Click Here to learn more about the Capital One Venture X Rewards Credit Card.
You can also pay part of your taxes with a credit card and the rest with cash. That means you can put just enough to meet a minimum spending requirement on your credit card and pay the rest with cash without paying a fee.
And by and large, if you can be financially responsible with a new line of credit, paying your taxes with a credit card makes the most sense when you are working towards a minimum spending requirement on a new credit card. It will simply give you the best return on your spending and help justify paying a 1.87% fee to pay your taxes.
Make sure to check out our Top Credit Cards Page to see the best current offers.
When You Shouldn’t Use A Credit Card to Pay Taxes
We love points and miles, but it won’t always make sense to use a credit card to pay taxes.
For example, if you carry a balance on your credit card, the interest you’ll pay will vastly outweigh the value of any credit card rewards you’d earn. We do not recommend paying your taxes with a credit card in this situation. If you can’t pay off the balance immediately, skip the credit card.
But beyond that, it generally won’t make sense to use a credit card to pay taxes if you aren’t working towards a minimum spending requirement for a new credit card account. Credit cards simply don’t offer enough points when paying your taxes to make it worth the fee unless it’s earning you a big signup bonus.
It’s one thing to earn 50,000 points or more by putting your tax bill on a credit card. But if you’re just earning 1 or 2 points per dollar by paying with your credit card, you’re better off paying with cash. The fees associated with using the credit card will likely outweigh the points you’ll earn. There are exceptions to this of course, but by and large, it is a good rule of thumb.
So if you’re not working on unlocking that points bonus, or you are not sure if you can immediately pay off the credit card balance after charging your tax bill, it’s not worth it to pay taxes with a credit card.
Can You Pay State Taxes with a Credit Card?
In addition to paying your federal tax bill with a credit card, most states that collect state income tax will also allow you to pay your state tax bill using a credit card. However, the payment processors will vary by state, and by and large, the fee will be higher than what you pay for your federal tax return.
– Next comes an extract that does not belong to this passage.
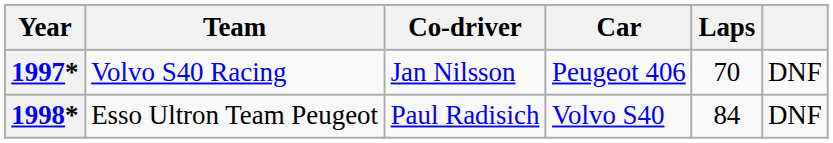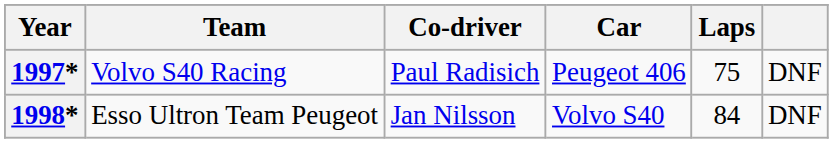1997* | Co-driver: Jan Nilsson -> Paul Radisich
1997* | Laps: 70 -> 75
1998* | Co-driver: Paul Radisich -> Jan Nilsson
For example, in my home state of Minnesota, the cheapest option is through a provider called payMNtax. The convenience fee is 2.25%. And again, this may or may not make sense based on your personal financial situation. But if you are not charging this on a new credit card to meet a minimum spending requirement, I would suggest skipping the credit card for your state tax bill.
But since this will be handled separately from your federal tax payment, you may be able to earn another sign-up bonus on a different card if your state tax bill is large enough.
MasterCard has an excellent resource on its website detailing the best service providers for paying your state tax bill with a credit card in each state.
Paying taxes with a credit card can be a great way to meet a minimum spending requirement for a new credit card account. But if you’re not earning a sign-up bonus for your spending, it’s likely not worth it.
Federal taxes are due Monday, April 18, so you have plenty of time to strategize and think about your tax bill. With some luck, you can earn a big stash of points while paying Uncle Sam.